Mass houses too expensive: Kavekotora

27 Jul 2014 15:30pm
WINDHOEK, 27 JUL (NAMPA) – Rally for Democracy and Progress (RDP) Secretary-General Mike Kavekotora says the cost of houses constructed under the national mass housing project is “way beyond” what the majority of Namibians afford.
Speaking at a media briefing in Windhoek on Sunday on the outcome of the RDP Central Committee meeting which started on Saturday, Kavekotora alleged that there is a lack of capacity by the implementing agency of the mass housing programme, the National Housing Enterprise (NHE) due to political pressure from President Hifikepunye Pohamba.
“Swapo has devised a clever way to siphon money out of government to benefit the political well-positioned. They initiated an ill-conceived project and force the President to push for it while Swapo tenderpreneurs line up to receive free money,” he said.
Kavekotora also claimed that the Targeted Intervention Programme for Employment and Economic Growth (Tipeeg) was created to produce over 100 000 jobs, but only a few temporary job were created.
He alleged that President Pohamba has pushed for money to be disbursed even in cases where the project implementers were complaining of not having the capacity to complete projects successfully.
Tipeeg came into being in 2011 as a measure to curb unemployment in the country, and to ultimately address poverty.
The three-year programme was an attempt to arrest the persistent unemployment rate of 51,2 per cent officially released by the Ministry of Labour in 2008, as well as to address social and economic imbalances in the economy.
The Director-General of the National Planning Commission (NPC), Tom Alweendo earlier this month announced that Government has so far managed to create 87 000 jobs out of the originally-targeted 104 000 jobs.
Kavekotora further noted that the other issue discussed during the meeting is the 50/50 gender representation as required by the Southern African Development Community (SADC) Protocol on Gender and Development.
The Protocol demands that the Parliaments of members states should have 50/50 gender representation by 2015.
Kavekotora said the Swapo-Party took the decision to implement the protocol in its structures, and “it is up to them to live with such a decision without trying to involve other political parties”.
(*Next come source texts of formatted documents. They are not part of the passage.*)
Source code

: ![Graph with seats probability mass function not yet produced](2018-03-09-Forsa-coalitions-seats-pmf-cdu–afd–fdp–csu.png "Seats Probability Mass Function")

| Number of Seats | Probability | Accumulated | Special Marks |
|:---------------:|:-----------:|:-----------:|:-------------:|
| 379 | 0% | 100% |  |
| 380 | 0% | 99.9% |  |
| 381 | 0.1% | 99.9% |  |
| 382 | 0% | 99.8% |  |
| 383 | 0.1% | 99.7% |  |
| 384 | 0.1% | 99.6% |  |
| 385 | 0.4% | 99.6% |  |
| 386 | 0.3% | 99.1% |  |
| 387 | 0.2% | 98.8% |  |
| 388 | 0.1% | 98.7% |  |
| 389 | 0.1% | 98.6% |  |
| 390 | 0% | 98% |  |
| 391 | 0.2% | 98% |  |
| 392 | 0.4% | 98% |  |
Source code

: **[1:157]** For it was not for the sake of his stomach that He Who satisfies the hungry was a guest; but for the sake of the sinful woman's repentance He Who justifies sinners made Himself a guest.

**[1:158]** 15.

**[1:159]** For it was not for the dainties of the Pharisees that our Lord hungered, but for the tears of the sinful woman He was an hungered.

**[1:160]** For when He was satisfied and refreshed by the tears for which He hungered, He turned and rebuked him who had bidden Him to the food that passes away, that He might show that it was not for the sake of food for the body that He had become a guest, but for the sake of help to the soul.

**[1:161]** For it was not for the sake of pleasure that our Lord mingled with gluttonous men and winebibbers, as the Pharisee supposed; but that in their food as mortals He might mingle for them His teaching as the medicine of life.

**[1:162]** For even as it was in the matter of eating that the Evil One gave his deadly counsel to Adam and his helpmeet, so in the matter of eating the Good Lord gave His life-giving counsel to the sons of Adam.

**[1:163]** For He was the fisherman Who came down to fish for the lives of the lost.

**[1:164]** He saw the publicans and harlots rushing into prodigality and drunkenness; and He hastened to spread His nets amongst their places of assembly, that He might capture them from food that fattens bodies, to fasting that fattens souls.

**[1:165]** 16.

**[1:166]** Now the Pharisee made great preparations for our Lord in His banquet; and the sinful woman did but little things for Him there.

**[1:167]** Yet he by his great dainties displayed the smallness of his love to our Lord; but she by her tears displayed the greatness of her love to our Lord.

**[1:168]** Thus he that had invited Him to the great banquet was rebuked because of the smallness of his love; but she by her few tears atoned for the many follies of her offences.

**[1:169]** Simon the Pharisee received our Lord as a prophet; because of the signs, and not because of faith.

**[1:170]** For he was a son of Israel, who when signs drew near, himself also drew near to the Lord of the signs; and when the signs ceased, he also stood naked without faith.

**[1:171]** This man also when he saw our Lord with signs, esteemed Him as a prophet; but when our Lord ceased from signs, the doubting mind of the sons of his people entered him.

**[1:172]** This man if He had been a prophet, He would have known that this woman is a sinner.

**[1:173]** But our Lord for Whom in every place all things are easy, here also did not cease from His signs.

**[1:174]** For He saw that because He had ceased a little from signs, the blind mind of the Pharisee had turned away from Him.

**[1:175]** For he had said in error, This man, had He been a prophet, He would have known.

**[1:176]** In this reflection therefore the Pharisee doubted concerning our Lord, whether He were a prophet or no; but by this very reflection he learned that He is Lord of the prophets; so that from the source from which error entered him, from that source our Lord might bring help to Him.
“What is disturbing is the motion by Swapo trying to force their decision on other political parties and the nation at large. The RDP rejects that motion and will challenge it in whichever way possible,” said Kavekotora.
Cabinet is looking into amending the Constitution to increase the number of seats to 100 in the National Assembly.
The Namibian newspaper last month reported that President Hifikepunye Pohamba has had to concede to the possibility of an amendment to appease those opposed to the implementation of 50/50 gender representation.
The topic was under discussion at the Swapo-Party’s Central Committee meeting last month and the 50/50 rule was apparently opposed by many, especially men, who fear being left out.
Kavekotora said his party suspects that the “hastily made” decision to enlarge Parliament is just a clear response to the alleged dilemma Swapo is facing in the implementation of equal gender representation.
He noted that the taxpayers will foot the bill of the bigger legislature to the detriment of other national development projects.
The RDP Secretary-General further noted that the CC meeting rejects the intent of Swapo and Prime Minister Hage Geingob to establish a ministry responsible for State-Owned Enterprises (SOEs).
He said the ruling party must learn to acknowledge past mistakes and learn from such mistakes, adding that the problem faced by SOEs is a notion of “jobs for comrades”.
“Instead of wasting limited government resources, the solution lies with the employment of competent Namibians at board and management level to steer SOEs,” Kavekotora said.